I have sat on both sides of the Laravel interview — as the nervous candidate years ago, and more recently helping teams hire backend developers. The pattern is always the same: the questions that look hard on paper are rarely the ones that catch people out. What catches people out is depth on the boring fundamentals they thought they already knew.
Here are the questions I actually care about, why they matter, and how I would prepare for them.
"Walk me through what happens between a request hitting your app and the response."
This is my favourite opener because it has no trick to it — it just rewards people who understand the framework instead of memorising it. A good answer touches the public entry point, the HTTP kernel and its middleware stack, route resolution and model binding, the controller, and the response on the way back out.
The follow-up is where it gets interesting: where would you add a check that runs on every request? If the answer is "middleware" and they can explain the difference between global and route middleware, that is someone who has debugged a real request lifecycle, not just read the docs once.
The N+1 query question
Everyone says "eager loading" — that is the floor, not the ceiling. What I want to hear next is how they found the N+1 in the first place. In production you rarely see it; you feel it as a slow endpoint.
// The smell: a query inside a loop
$orders = Order::all();
foreach ($orders as $order) {
echo $order->customer->name; // one query per order
}
// The fix is obvious once you've seen it
$orders = Order::with('customer')->get();
The real answer is the tooling: Laravel Debugbar locally, Model::preventLazyLoading() in non-production so the app throws the moment a lazy load happens, and slow-query logging in production. On one platform I cut a dashboard from ~40 queries to 4 just by turning lazy-load prevention on and fixing everything it screamed about.
"How do you keep a controller thin?"
I ask this because it reveals how someone structures code under pressure, not in a tutorial. My own rule is that a controller method does three things: resolve the request (a Form Request handles validation), call one service method, and return a response. No queries, no business rules, no if ladders.
public function store(StoreOrderRequest $request, OrderService $orders)
{
$order = $orders->place($request->validated());
return new OrderResource($order);
}
When everything that does something lives in a service, your controllers become a table of contents and your logic becomes testable without booting HTTP.
Queues, and the question behind the question
"How do you send an email without blocking the response?" is really "do you understand that some work does not belong in the request?" Queue it. But the part people miss is failure: what happens when the third job in a batch throws? Can it run twice safely? I want to hear the words idempotent and retry, and ideally a story about a webhook that fired twice and a unique constraint that saved them.
Database questions that aren't about SQL trivia
I do not ask people to recite join syntax. I ask: you have a users table at ten million rows and a query is slow — what do you do? The path I am listening for is: read the actual query, run EXPLAIN, look at whether an index is used, add the right composite index, and only then consider caching. Reaching for Redis before reading the query plan is the wrong instinct, and it tells me a lot.

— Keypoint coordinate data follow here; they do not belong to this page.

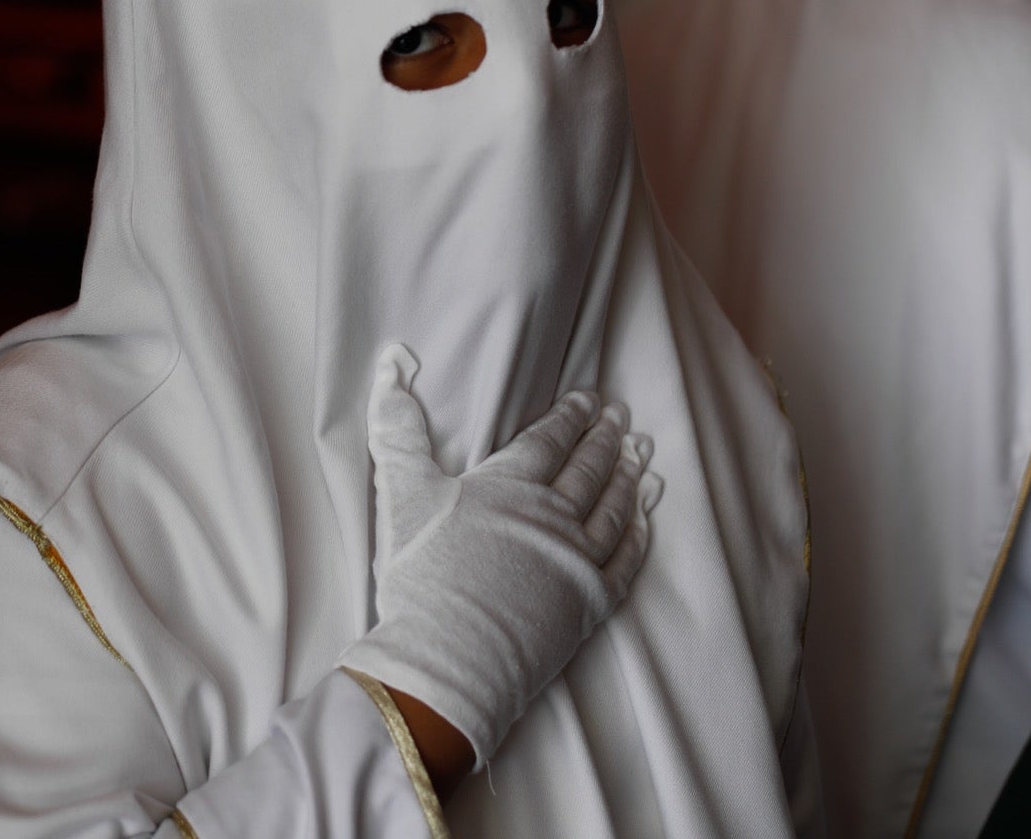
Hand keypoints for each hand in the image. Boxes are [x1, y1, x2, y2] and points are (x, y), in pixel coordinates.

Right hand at [340, 344, 660, 770]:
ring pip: (612, 509)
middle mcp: (551, 515)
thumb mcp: (402, 494)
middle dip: (605, 438)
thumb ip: (398, 433)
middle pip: (587, 469)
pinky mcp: (589, 604)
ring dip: (627, 480)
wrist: (447, 660)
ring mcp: (575, 559)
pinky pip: (624, 563)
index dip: (569, 416)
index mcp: (510, 486)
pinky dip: (637, 538)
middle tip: (621, 417)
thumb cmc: (421, 576)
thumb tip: (388, 371)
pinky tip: (643, 523)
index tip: (588, 399)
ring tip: (639, 457)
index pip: (548, 440)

The question that actually separates levels: concurrency
This is the one. Two requests try to redeem the same single-use voucher in the same millisecond — what happens? The junior answer is if ($voucher->used) reject(); else markUsed();. The senior sees the gap immediately: both requests read used = false, both pass the check, both redeem. Check-then-act is not atomic.

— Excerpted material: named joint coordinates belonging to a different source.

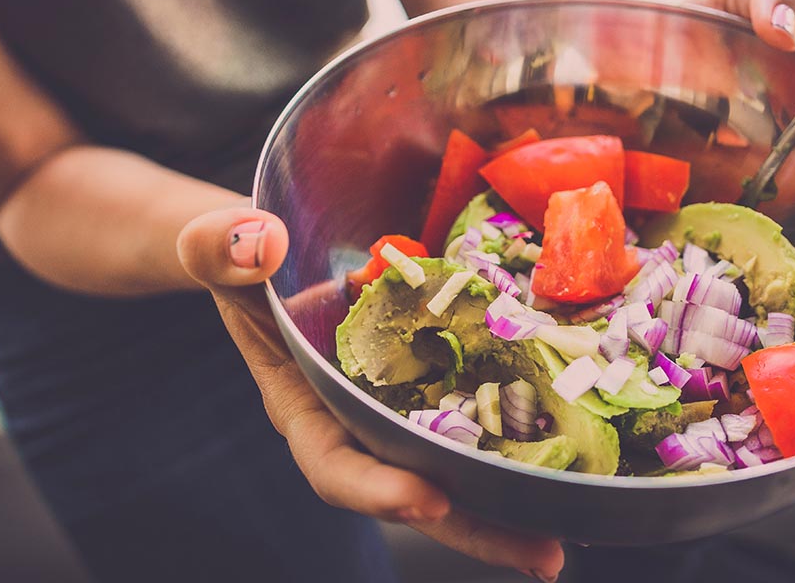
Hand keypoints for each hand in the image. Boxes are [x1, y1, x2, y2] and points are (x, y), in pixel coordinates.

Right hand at [176, 208, 564, 581]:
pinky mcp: (438, 368)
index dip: (376, 488)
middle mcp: (357, 415)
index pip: (332, 462)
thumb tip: (262, 242)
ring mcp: (401, 397)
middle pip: (413, 485)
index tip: (426, 500)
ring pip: (457, 458)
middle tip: (544, 556)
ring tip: (574, 525)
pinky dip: (524, 428)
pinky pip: (480, 404)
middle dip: (473, 525)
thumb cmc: (238, 251)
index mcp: (301, 402)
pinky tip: (577, 445)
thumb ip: (222, 245)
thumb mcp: (217, 243)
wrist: (273, 244)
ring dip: (512, 497)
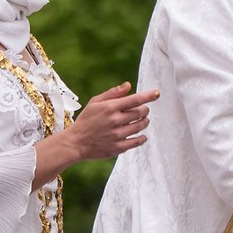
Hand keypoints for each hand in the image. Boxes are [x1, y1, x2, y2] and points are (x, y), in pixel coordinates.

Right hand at [32, 83, 157, 185]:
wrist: (75, 142)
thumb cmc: (86, 120)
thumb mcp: (95, 102)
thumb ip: (112, 93)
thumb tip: (128, 85)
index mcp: (110, 107)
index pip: (135, 99)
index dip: (148, 96)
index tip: (157, 94)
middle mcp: (115, 120)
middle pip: (140, 113)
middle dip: (145, 110)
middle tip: (144, 110)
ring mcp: (117, 135)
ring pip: (140, 126)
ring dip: (145, 122)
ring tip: (143, 121)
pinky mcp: (117, 148)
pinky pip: (136, 142)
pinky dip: (142, 138)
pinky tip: (142, 135)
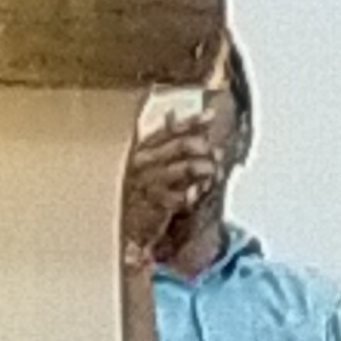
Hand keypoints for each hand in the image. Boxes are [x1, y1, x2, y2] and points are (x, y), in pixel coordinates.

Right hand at [120, 113, 221, 257]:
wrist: (124, 224)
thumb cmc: (138, 189)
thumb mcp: (145, 162)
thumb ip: (164, 140)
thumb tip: (177, 116)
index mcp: (142, 148)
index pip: (170, 130)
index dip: (192, 121)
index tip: (211, 115)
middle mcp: (144, 162)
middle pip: (183, 145)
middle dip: (205, 147)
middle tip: (216, 154)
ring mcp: (150, 182)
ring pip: (189, 167)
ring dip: (207, 168)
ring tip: (215, 173)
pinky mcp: (158, 203)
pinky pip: (188, 193)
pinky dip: (199, 190)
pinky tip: (201, 191)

What I want is a real defence — and ideally more than one:
// Pessimistic: hold a row lock for the length of the transaction
DB::transaction(function () use ($code) {
$voucher = Voucher::where('code', $code)->lockForUpdate()->first();
abort_if($voucher->used, 409);
$voucher->update(['used' => true]);
});
Even better is hearing that the database is the real arbiter: a unique constraint on (voucher_id, user_id) turns a race into a caught exception instead of a silent double-spend. Pessimistic locks, an optimistic version column, an atomic UPDATE ... WHERE used = false — any of them is a fine answer. The wrong answer is not knowing the race exists. Anyone who has actually shipped checkout or wallet code answers this in their sleep; anyone who hasn't usually discovers it here.
How I prepare — and what I tell people I mentor
Reading answers is not preparation. Building is. Before interviews I do three things:
- Rebuild a small slice from memory. A login flow, a paginated API endpoint with filtering, a queued job with a retry. If I can do it without the docs, I understand it. If I reach for the docs, I have found my gap.
- Re-read my own old code and explain why. Interviews love "why" questions. Why a service and not the controller? Why a job and not inline? Having the reason ready beats having the pattern memorised.
- Prepare one real war story per topic. The webhook that fired twice. The migration that locked a table in production. The query that went from 800ms to 40ms. Concrete stories beat textbook answers every time, because they prove you were actually there.
The honest truth is that senior interviews are not about knowing more facts. They are about having made enough mistakes in production that the right instinct is now automatic. You cannot fake that — but you can prepare to talk about it clearly.